Весной сорок первого у Мити на освидетельствовании в военкомате нашли каверну. Я хорошо помню панику в доме, отчаяние, ужас. Видимо, поэтому я не помню начала войны. Мне его подробно описала моя младшая сестра Шура, удивляясь моей невнимательности к такого рода событиям. Я ей объясняла, что с ужасом ждала смерти Мити. В доме тогда снова появилась та самая акушерка (а может, она всегда приходила?), она была глубоко удовлетворена точностью своего дальнобойного прогноза.
– Я ж помню его нежизнеспособную мошонку, – говорила она, – я мальчиков проверяю исключительно так! У меня в пальцах есть опыт.
– Лида! Перестаньте! – кричала бабушка. – При чем тут это?
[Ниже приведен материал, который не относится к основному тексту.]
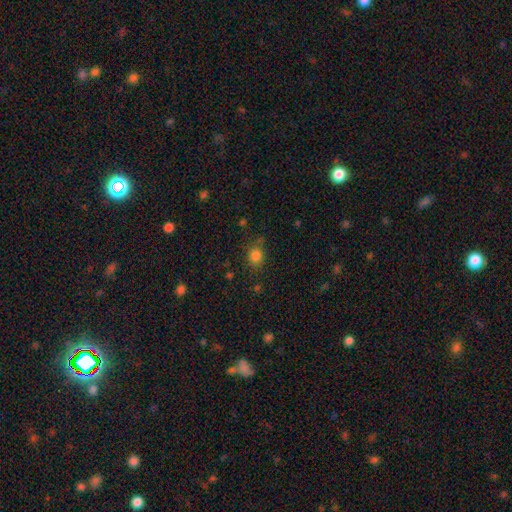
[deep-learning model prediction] smooth_or_featured: smooth (p=0.82) [alt: star or artifact p=0.13]
how_rounded: round (p=0.67) [alt: in between p=0.32]
merging: none (p=0.75) [alt: minor disturbance p=0.16]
Мошонка, видите ли!.. У него каверна… Это, Лида, совсем в другом месте, чтоб вы знали. Вы принесли столетник?
– А я вам говорю – у мальчиков там все записано! И про каверну тоже. Вот ваш столетник… Мне, что ли, жалко?..
Я дала себе слово: умереть вместе с Митей. Я видела себя лежащей с ним в одном гробу, с белым веночком на голове. Я ложилась на диван напротив трюмо и складывала руки. Сгорбленные на груди косточки пальцев вызывали во мне невероятную к себе жалость. Трудно было удержаться от слез по своей рано загубленной жизни, все-таки лет почти нет, Митя, тот хоть успел прожить почти двадцать – можно сказать, вполне долгая жизнь. А тут совсем ничего…
Я мучаюсь, я страдаю… Я пропускаю, не заметив начала войны. Видимо, здесь и взошли всходы моего индивидуализма, а также и его крайней формы – солипсизма.
Для Митиного лечения был куплен собачий жир – вдобавок к толстомясому алоэ Лиды. Бабушка варганила смесь по имени «Смерть палочке Коха».
Митя тогда работал после техникума на железной дороге, снимал угол у дальних родственников на узловой станции Никитовка. Узнав о его болезни, хозяева отказали ему в жилье, и Митя, взяв баночку собачьего жира, стал собираться в Ростов, где его должны были положить на поддувание в туберкулезную больницу.
Помню день отъезда. Плач и голос мамы и бабушки, приход Ольки, которая подала Мите для прощального поцелуя краешек уха, а потом все оттирала его и оттирала носовым платком. Помню, как подставили Мите мою голову и он, прикусив мне легонько волосы, сказал:
– Я залатаю эту дырку, птица!
Уже уехала подвода, а они выли над Митей, как над покойником, бабушка и мама. И зря.
Как потом выяснилось, поцеловав меня в макушку, Митя сел в поезд по ходу движения, поэтому успел увидеть (а мог ведь, дурачок, сесть к дороге спиной), как колготится на перроне молодая женщина с узлами и чемоданами, норовя ухватить их все сразу. Митя – как Митя – рванулся человеку на выручку, втащил ее в вагон, да еще к себе в купе и поехал с девушкой со странным именем Фаля навстречу поддуванию, войне, судьбе и, можно даже сказать высокопарно, – смерти.
Я, уже сейчас, полезла в разные справочники, чтоб понять, откуда у нее это имя – Фаля Ивановна. Я ведь ее поначалу звала Валей, пока она, не изломив бровь и не отведя меня в сторону, не объяснила мне, что она – Фаля… «Фэ»…
Я почувствовала ее раздражение не только в изломленной брови, но и в наклоне ее прямой спины ко мне. Откуда ей, Фале, было знать, какой необыкновенной красавицей казалась она мне, как мечтала я, выросши, быть на нее похожей, как заворачивала я свои прямые лохмы за уши, чтоб обузить свое скуластое лицо, как втягивала внутрь щеки и стучала себя по челюсти: это же надо иметь такие широкие зубы! Тогда как у Ф(Фэ!)али во рту росли белоснежные дынные семечки, мелкие, продолговатые и такие плотненькие, что не заковыряешь никакой спичкой. Когда я бывала одна, я училась четко произносить букву «Фэ», чтоб даже в быстрой речи она ненароком не выскочила из меня вэ-звуком.